Top of PASSAGE FOR REVIEW

# **Search Engine**

##  Overview
implements  **TF-IDF (Term Frequency-Inverse Document Frequency)** search engine from scratch. 
It supports both **Arabic** and **English** documents and uses **Cosine Similarity** to rank search results.

###  Features
- **Bilingual Support**: Handles English and Arabic text.
- **PDF Processing**: Extracts text from PDF files automatically.
- **Vector Space Model**: Represents text as mathematical vectors.
- **Ranked Retrieval**: Returns the most relevant results first.

In [1]:
# Install required packages
!pip install flask nltk PyPDF2

'pip' is not recognized as an internal or external command,
operable program or batch file.


## **Step 2: Imports & Initialization**

In [2]:
import re
import math
import os
import glob
from collections import defaultdict

# PDF Handling
import PyPDF2

# NLP Libraries
import nltk
from nltk.corpus import stopwords
from nltk.stem import WordNetLemmatizer

## **Step 3: Text Preprocessing**

The quality of a search engine depends heavily on preprocessing. We perform:
1.  **Normalization**: Unifying character forms (especially for Arabic).

Bottom of PASSAGE FOR REVIEW
Top of GIVEN ENTRIES

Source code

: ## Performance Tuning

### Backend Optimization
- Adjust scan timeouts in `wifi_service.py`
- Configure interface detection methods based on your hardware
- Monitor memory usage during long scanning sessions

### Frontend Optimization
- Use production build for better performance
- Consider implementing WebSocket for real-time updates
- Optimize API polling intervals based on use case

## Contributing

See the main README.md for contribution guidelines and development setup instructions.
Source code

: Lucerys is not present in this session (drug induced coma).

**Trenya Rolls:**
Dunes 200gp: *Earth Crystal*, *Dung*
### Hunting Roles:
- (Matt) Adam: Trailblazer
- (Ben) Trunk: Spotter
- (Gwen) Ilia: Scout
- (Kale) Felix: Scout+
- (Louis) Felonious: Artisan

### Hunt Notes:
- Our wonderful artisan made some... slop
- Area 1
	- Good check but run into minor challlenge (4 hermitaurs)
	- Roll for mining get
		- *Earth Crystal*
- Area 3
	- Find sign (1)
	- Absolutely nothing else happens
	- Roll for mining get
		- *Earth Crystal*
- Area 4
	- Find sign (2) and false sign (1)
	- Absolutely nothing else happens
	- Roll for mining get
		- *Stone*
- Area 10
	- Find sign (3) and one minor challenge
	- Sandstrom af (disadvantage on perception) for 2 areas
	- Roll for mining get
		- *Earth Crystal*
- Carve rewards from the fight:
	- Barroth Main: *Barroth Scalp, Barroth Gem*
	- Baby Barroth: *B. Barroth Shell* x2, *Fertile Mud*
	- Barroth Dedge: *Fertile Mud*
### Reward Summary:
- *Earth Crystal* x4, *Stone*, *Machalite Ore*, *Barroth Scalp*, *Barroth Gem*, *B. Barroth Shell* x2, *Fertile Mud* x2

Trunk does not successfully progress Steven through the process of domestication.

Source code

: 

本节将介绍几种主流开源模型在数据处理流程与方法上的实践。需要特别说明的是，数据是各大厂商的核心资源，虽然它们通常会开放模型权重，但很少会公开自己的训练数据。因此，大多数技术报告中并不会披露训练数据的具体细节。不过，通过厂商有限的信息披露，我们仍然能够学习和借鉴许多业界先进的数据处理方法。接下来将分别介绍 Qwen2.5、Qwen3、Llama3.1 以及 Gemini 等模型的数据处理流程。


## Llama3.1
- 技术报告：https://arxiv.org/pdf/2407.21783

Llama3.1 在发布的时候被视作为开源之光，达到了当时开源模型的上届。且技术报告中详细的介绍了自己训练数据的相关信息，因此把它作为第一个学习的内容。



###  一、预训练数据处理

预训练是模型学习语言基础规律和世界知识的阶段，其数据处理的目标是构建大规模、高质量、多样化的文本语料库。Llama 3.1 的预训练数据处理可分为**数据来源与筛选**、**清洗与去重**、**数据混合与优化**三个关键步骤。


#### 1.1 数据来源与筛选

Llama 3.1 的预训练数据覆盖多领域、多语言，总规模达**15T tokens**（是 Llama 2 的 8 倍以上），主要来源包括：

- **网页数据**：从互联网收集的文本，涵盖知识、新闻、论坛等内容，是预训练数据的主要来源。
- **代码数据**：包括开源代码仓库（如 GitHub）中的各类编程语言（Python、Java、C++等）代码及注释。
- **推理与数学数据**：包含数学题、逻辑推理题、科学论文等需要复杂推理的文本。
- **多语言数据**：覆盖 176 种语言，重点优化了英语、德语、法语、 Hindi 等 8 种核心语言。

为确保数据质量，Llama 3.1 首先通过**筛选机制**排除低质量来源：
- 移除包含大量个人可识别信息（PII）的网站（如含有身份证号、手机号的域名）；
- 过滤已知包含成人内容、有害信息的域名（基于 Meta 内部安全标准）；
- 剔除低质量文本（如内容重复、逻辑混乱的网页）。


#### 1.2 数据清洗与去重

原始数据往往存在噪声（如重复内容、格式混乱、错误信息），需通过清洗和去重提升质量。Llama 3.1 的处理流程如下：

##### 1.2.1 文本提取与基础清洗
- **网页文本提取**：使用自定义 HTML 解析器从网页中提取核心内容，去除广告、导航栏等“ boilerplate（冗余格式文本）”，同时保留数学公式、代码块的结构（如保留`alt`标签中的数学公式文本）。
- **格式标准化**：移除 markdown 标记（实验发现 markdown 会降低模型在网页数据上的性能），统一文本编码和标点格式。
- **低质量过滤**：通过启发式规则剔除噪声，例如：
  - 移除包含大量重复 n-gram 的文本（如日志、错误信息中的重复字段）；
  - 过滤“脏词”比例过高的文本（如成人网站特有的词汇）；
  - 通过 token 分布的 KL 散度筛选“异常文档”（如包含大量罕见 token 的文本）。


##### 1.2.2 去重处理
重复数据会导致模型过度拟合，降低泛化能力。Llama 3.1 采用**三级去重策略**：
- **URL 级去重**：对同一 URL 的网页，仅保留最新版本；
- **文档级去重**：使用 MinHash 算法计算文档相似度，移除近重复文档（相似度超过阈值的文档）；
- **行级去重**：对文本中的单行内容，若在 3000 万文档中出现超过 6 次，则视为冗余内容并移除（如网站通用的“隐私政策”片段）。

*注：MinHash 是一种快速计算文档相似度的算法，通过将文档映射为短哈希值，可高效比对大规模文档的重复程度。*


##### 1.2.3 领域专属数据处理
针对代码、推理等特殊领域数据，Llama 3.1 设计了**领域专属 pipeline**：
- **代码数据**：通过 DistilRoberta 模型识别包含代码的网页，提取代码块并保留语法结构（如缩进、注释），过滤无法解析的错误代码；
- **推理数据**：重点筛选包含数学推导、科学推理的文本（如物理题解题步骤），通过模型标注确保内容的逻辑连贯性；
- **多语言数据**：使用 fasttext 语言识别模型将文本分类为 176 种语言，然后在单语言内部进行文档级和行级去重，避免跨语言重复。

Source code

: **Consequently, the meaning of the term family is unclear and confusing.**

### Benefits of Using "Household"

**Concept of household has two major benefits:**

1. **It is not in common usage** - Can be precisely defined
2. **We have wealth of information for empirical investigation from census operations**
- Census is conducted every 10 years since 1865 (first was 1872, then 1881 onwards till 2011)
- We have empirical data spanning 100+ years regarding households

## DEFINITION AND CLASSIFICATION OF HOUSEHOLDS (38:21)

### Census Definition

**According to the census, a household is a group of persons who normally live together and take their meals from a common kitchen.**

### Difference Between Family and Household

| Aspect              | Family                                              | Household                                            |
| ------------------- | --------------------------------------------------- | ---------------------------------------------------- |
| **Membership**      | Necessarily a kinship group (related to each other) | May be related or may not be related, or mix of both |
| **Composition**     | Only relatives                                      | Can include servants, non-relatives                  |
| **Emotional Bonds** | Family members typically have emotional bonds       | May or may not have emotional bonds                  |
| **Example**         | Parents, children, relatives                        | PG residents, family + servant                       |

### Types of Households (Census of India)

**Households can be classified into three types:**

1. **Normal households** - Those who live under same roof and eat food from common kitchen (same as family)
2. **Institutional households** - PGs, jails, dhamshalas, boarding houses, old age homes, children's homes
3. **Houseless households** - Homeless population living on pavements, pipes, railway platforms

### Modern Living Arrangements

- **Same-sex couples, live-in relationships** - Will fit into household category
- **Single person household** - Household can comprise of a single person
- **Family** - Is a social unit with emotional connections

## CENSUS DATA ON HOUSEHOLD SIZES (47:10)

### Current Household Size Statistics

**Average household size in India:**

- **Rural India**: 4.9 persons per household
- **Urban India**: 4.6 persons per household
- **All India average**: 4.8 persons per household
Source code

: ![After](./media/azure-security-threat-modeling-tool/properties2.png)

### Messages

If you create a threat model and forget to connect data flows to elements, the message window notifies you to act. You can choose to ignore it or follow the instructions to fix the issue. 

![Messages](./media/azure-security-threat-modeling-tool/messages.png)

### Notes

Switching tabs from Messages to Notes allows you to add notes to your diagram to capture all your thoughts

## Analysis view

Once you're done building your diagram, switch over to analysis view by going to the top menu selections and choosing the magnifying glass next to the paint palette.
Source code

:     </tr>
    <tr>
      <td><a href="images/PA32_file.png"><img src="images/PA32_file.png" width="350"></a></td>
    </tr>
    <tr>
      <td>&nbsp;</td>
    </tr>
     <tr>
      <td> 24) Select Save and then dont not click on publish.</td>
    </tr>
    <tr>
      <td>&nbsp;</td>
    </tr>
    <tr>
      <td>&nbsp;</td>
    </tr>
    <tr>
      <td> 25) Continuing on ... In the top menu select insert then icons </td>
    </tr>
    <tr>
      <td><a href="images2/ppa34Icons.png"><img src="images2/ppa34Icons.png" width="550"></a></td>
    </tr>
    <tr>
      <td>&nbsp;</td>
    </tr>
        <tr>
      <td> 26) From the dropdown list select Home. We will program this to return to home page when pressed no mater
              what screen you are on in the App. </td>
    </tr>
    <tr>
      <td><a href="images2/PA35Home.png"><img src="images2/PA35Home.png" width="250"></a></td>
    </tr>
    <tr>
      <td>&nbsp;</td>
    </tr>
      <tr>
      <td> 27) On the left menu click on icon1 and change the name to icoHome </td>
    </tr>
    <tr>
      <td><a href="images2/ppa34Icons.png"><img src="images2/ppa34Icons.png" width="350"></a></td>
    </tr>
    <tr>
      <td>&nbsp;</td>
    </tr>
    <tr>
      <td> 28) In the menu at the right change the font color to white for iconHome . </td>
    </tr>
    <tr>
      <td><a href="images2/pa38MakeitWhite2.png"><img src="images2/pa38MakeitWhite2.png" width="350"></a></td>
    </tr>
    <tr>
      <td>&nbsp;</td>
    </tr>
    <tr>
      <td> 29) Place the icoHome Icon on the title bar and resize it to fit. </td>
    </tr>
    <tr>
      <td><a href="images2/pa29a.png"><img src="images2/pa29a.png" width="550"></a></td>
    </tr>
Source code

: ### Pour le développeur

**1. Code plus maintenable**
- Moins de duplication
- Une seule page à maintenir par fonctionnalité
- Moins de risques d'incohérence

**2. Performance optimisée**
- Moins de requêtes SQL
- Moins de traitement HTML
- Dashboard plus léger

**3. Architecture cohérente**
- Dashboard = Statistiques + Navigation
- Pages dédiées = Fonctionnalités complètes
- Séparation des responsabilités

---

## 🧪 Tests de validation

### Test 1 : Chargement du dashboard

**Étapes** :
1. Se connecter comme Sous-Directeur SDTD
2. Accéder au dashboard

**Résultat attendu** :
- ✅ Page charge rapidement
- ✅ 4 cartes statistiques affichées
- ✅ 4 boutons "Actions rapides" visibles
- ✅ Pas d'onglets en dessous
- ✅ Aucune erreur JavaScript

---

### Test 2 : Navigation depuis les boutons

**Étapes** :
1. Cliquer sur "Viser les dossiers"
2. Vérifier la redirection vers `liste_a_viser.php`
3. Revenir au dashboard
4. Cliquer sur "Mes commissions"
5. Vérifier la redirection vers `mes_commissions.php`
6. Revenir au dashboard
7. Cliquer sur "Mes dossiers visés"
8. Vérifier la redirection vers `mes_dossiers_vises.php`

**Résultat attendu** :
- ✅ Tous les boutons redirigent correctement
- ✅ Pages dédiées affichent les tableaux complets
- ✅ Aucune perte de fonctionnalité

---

Bottom of GIVEN ENTRIES

== WRITTEN TASK 1 ==
In the search engine write-up, why is text preprocessing carried out before searching? Answer in one to three sentences.
== WRITTEN TASK 2 ==
Please reproduce word for word the lines in the records from the line with "### Messages" up to and including the line with "Switching tabs from".
The search engine write-up and the records come from separate, unrelated sources.

== OUTPUT 1 ==
Preprocessing is carried out because the quality of a search engine depends heavily on it. Its first step, normalization, unifies character forms, especially for Arabic.

== OUTPUT 2 ==
### Messages

If you create a threat model and forget to connect data flows to elements, the message window notifies you to act. You can choose to ignore it or follow the instructions to fix the issue. 

![Messages](./media/azure-security-threat-modeling-tool/messages.png)

### Notes

Switching tabs from Messages to Notes allows you to add notes to your diagram to capture all your thoughts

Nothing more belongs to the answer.